# 29-4 Farkas'ss lemma

Let $A$ be an $m \times n$ matrix and $c$ be an $n$-vector. Then Farkas's lemma states that exactly one of the systems

\begin{aligned} Ax & \le 0, \\ c^Tx & > 0 \end{aligned}

and

\begin{aligned} A^Ty & = c, \\ y & \le 0 \end{aligned}

is solvable, where $x$ is an $n$-vector and $y$ is an $m$-vector. Prove Farkas's lemma.

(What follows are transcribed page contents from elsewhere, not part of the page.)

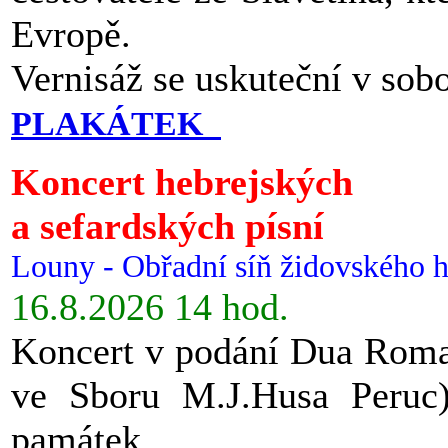
Evropě.
Vernisáž se uskuteční v sob
PLAKÁTEK
Koncert hebrejských
a sefardských písní
Louny - Obřadní síň židovského h
16.8.2026 14 hod.
Koncert v podání Dua Roman
ve Sboru M.J.Husa Peruc
památek.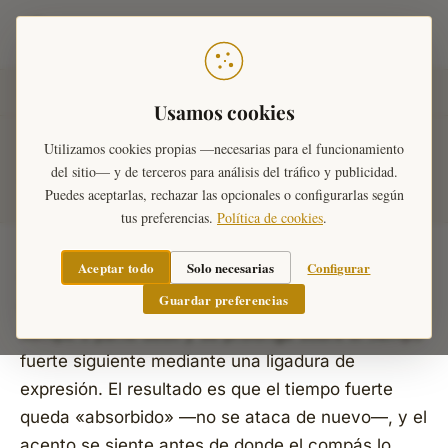
Teoría Musical
Inicio
›
Diccionario Musical
›
Compases
›
Síncopa
Usamos cookies
Utilizamos cookies propias —necesarias para el funcionamiento
Síncopa Musical
del sitio— y de terceros para análisis del tráfico y publicidad.
Puedes aceptarlas, rechazar las opcionales o configurarlas según
tus preferencias.
Política de cookies
.
Aceptar todo
Solo necesarias
Configurar
La
síncopa
es el desplazamiento del acento
Guardar preferencias
rítmico natural del compás: una nota ataca en un
tiempo o parte
débil
y se prolonga sobre el tiempo
fuerte
siguiente mediante una ligadura de
expresión. El resultado es que el tiempo fuerte
queda «absorbido» —no se ataca de nuevo—, y el
acento se siente antes de donde el compás lo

Suppose that both systems are solvable, let $x$ denote a solution to the first system, and $y$ denote a solution to the second. Taking transposes we have $x^{\text T}A^{\text T} \le 0^{\text T}$. Right multiplying by $y$ gives $x^{\text T}c = x^{\text T}A^{\text T}y \le 0^{\text T}$, which is a contradiction to the fact that $c^{\text T}x > 0$. Thus, both systems cannot be simultaneously solved. Now suppose that the second system fails. Consider the following linear program:

$$\text{maximize } 0x \text{ subject to } A^{\text T}y = c \text{ and } y \ge 0,$$

and its corresponding dual program

$$\text{minimize } -c^{\text T}x \text{ subject to } Ax \le 0.$$

Since the second system fails, the primal is infeasible. However, the dual is always feasible by taking $x = 0$. If there were a finite solution to the dual, then duality says there would also be a finite solution to the primal. Thus, the dual must be unbounded. Thus, there must exist a vector $x$ which makes $−c^{\text T}x$ arbitrarily small, implying that there exist vectors $x$ for which $c^{\text T}x$ is strictly greater than $0$. Thus, there is always at least one solution.